[Data records]
◆ ◆ ◆ ◆ ◆ ◆ ◆
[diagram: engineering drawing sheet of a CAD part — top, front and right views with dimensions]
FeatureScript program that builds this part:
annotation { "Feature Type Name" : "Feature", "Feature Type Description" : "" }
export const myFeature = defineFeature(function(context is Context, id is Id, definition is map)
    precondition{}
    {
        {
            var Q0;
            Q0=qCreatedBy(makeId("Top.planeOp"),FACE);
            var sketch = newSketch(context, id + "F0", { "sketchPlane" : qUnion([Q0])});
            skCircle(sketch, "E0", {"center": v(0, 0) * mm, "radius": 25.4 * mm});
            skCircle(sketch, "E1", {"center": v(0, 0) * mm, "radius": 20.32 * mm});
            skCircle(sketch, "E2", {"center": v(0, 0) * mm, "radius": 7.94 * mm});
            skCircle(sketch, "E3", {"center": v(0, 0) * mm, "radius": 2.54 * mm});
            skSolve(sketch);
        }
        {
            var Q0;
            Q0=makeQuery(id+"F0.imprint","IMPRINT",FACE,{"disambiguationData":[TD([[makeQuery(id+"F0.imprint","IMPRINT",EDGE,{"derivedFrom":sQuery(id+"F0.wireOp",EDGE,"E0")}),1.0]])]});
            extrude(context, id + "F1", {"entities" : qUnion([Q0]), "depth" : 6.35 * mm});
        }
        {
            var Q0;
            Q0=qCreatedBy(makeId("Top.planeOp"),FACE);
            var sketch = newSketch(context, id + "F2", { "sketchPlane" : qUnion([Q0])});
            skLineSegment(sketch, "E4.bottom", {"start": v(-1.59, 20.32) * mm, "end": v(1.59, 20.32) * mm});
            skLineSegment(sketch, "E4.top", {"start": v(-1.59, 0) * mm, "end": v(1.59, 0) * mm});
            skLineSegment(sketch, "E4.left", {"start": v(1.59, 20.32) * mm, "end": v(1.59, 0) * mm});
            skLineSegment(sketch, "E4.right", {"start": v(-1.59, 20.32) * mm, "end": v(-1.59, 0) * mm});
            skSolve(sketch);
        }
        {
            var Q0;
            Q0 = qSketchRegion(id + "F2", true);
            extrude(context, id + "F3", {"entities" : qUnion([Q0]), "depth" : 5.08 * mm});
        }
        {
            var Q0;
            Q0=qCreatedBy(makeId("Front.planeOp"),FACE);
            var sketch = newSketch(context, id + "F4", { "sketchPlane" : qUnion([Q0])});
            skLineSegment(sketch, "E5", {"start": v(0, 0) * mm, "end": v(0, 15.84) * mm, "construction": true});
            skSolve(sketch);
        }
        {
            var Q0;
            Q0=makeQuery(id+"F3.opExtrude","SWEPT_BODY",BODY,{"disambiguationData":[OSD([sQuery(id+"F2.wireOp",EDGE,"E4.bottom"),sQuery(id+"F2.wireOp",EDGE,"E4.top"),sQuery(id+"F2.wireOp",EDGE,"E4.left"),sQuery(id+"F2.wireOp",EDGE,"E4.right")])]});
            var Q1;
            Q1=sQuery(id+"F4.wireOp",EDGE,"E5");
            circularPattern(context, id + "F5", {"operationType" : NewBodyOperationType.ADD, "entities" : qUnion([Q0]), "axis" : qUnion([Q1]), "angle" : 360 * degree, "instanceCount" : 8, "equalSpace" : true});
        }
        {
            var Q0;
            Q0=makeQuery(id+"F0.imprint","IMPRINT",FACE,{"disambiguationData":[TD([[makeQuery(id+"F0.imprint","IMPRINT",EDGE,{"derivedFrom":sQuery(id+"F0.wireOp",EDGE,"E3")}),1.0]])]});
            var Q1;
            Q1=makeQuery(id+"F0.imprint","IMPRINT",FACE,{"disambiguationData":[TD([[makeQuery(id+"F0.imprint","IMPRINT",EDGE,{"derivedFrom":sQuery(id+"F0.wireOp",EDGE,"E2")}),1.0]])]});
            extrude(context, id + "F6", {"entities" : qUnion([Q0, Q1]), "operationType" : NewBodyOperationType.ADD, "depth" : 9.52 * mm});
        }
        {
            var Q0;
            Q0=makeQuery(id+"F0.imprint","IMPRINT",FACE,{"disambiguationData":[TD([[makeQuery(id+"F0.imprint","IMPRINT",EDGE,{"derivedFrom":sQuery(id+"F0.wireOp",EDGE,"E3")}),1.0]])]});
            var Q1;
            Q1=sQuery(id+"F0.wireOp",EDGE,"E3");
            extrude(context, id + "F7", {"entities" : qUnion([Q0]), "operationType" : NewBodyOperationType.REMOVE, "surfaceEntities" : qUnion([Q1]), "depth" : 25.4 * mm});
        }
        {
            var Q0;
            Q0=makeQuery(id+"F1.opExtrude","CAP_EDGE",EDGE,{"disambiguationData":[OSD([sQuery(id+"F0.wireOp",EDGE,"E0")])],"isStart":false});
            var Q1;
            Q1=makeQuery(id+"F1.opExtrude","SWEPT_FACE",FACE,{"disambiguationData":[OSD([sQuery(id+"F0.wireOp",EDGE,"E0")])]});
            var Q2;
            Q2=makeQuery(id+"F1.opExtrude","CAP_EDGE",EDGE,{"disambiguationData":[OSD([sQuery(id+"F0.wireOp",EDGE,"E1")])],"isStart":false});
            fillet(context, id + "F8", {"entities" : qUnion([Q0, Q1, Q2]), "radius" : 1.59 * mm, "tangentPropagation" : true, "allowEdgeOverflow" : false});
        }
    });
◆ ◆ ◆ ◆ ◆ ◆ ◆
Exercise goal => Convert every line of the records above into a JSON list of strings, with one string per line and blank lines omitted.

Output below =>
[
  "[diagram: engineering drawing sheet of a CAD part — top, front and right views with dimensions]",
  "FeatureScript program that builds this part:",
  "annotation { \"Feature Type Name\" : \"Feature\", \"Feature Type Description\" : \"\" }",
  "export const myFeature = defineFeature(function(context is Context, id is Id, definition is map)",
  "    precondition{}",
  "    {",
  "        {",
  "            var Q0;",
  "            Q0=qCreatedBy(makeId(\"Top.planeOp\"),FACE);",
  "            var sketch = newSketch(context, id + \"F0\", { \"sketchPlane\" : qUnion([Q0])});",
  "            skCircle(sketch, \"E0\", {\"center\": v(0, 0) * mm, \"radius\": 25.4 * mm});",
  "            skCircle(sketch, \"E1\", {\"center\": v(0, 0) * mm, \"radius\": 20.32 * mm});",
  "            skCircle(sketch, \"E2\", {\"center\": v(0, 0) * mm, \"radius\": 7.94 * mm});",
  "            skCircle(sketch, \"E3\", {\"center\": v(0, 0) * mm, \"radius\": 2.54 * mm});",
  "            skSolve(sketch);",
  "        }",
  "        {",
  "            var Q0;",
  "            Q0=makeQuery(id+\"F0.imprint\",\"IMPRINT\",FACE,{\"disambiguationData\":[TD([[makeQuery(id+\"F0.imprint\",\"IMPRINT\",EDGE,{\"derivedFrom\":sQuery(id+\"F0.wireOp\",EDGE,\"E0\")}),1.0]])]});",
  "            extrude(context, id + \"F1\", {\"entities\" : qUnion([Q0]), \"depth\" : 6.35 * mm});",
  "        }",
  "        {",
  "            var Q0;",
  "            Q0=qCreatedBy(makeId(\"Top.planeOp\"),FACE);",
  "            var sketch = newSketch(context, id + \"F2\", { \"sketchPlane\" : qUnion([Q0])});",
  "            skLineSegment(sketch, \"E4.bottom\", {\"start\": v(-1.59, 20.32) * mm, \"end\": v(1.59, 20.32) * mm});",
  "            skLineSegment(sketch, \"E4.top\", {\"start\": v(-1.59, 0) * mm, \"end\": v(1.59, 0) * mm});",
  "            skLineSegment(sketch, \"E4.left\", {\"start\": v(1.59, 20.32) * mm, \"end\": v(1.59, 0) * mm});",
  "            skLineSegment(sketch, \"E4.right\", {\"start\": v(-1.59, 20.32) * mm, \"end\": v(-1.59, 0) * mm});",
  "            skSolve(sketch);",
  "        }",
  "        {",
  "            var Q0;",
  "            Q0 = qSketchRegion(id + \"F2\", true);",
  "            extrude(context, id + \"F3\", {\"entities\" : qUnion([Q0]), \"depth\" : 5.08 * mm});",
  "        }",
  "        {",
  "            var Q0;",
  "            Q0=qCreatedBy(makeId(\"Front.planeOp\"),FACE);",
  "            var sketch = newSketch(context, id + \"F4\", { \"sketchPlane\" : qUnion([Q0])});",
  "            skLineSegment(sketch, \"E5\", {\"start\": v(0, 0) * mm, \"end\": v(0, 15.84) * mm, \"construction\": true});",
  "            skSolve(sketch);",
  "        }",
  "        {",
  "            var Q0;",
  "            Q0=makeQuery(id+\"F3.opExtrude\",\"SWEPT_BODY\",BODY,{\"disambiguationData\":[OSD([sQuery(id+\"F2.wireOp\",EDGE,\"E4.bottom\"),sQuery(id+\"F2.wireOp\",EDGE,\"E4.top\"),sQuery(id+\"F2.wireOp\",EDGE,\"E4.left\"),sQuery(id+\"F2.wireOp\",EDGE,\"E4.right\")])]});",
  "            var Q1;",
  "            Q1=sQuery(id+\"F4.wireOp\",EDGE,\"E5\");",
  "            circularPattern(context, id + \"F5\", {\"operationType\" : NewBodyOperationType.ADD, \"entities\" : qUnion([Q0]), \"axis\" : qUnion([Q1]), \"angle\" : 360 * degree, \"instanceCount\" : 8, \"equalSpace\" : true});",
  "        }",
  "        {",
  "            var Q0;",
  "            Q0=makeQuery(id+\"F0.imprint\",\"IMPRINT\",FACE,{\"disambiguationData\":[TD([[makeQuery(id+\"F0.imprint\",\"IMPRINT\",EDGE,{\"derivedFrom\":sQuery(id+\"F0.wireOp\",EDGE,\"E3\")}),1.0]])]});",
  "            var Q1;",
  "            Q1=makeQuery(id+\"F0.imprint\",\"IMPRINT\",FACE,{\"disambiguationData\":[TD([[makeQuery(id+\"F0.imprint\",\"IMPRINT\",EDGE,{\"derivedFrom\":sQuery(id+\"F0.wireOp\",EDGE,\"E2\")}),1.0]])]});",
  "            extrude(context, id + \"F6\", {\"entities\" : qUnion([Q0, Q1]), \"operationType\" : NewBodyOperationType.ADD, \"depth\" : 9.52 * mm});",
  "        }",
  "        {",
  "            var Q0;",
  "            Q0=makeQuery(id+\"F0.imprint\",\"IMPRINT\",FACE,{\"disambiguationData\":[TD([[makeQuery(id+\"F0.imprint\",\"IMPRINT\",EDGE,{\"derivedFrom\":sQuery(id+\"F0.wireOp\",EDGE,\"E3\")}),1.0]])]});",
  "            var Q1;",
  "            Q1=sQuery(id+\"F0.wireOp\",EDGE,\"E3\");",
  "            extrude(context, id + \"F7\", {\"entities\" : qUnion([Q0]), \"operationType\" : NewBodyOperationType.REMOVE, \"surfaceEntities\" : qUnion([Q1]), \"depth\" : 25.4 * mm});",
  "        }",
  "        {",
  "            var Q0;",
  "            Q0=makeQuery(id+\"F1.opExtrude\",\"CAP_EDGE\",EDGE,{\"disambiguationData\":[OSD([sQuery(id+\"F0.wireOp\",EDGE,\"E0\")])],\"isStart\":false});",
  "            var Q1;",
  "            Q1=makeQuery(id+\"F1.opExtrude\",\"SWEPT_FACE\",FACE,{\"disambiguationData\":[OSD([sQuery(id+\"F0.wireOp\",EDGE,\"E0\")])]});",
  "            var Q2;",
  "            Q2=makeQuery(id+\"F1.opExtrude\",\"CAP_EDGE\",EDGE,{\"disambiguationData\":[OSD([sQuery(id+\"F0.wireOp\",EDGE,\"E1\")])],\"isStart\":false});",
  "            fillet(context, id + \"F8\", {\"entities\" : qUnion([Q0, Q1, Q2]), \"radius\" : 1.59 * mm, \"tangentPropagation\" : true, \"allowEdgeOverflow\" : false});",
  "        }",
  "    });"
]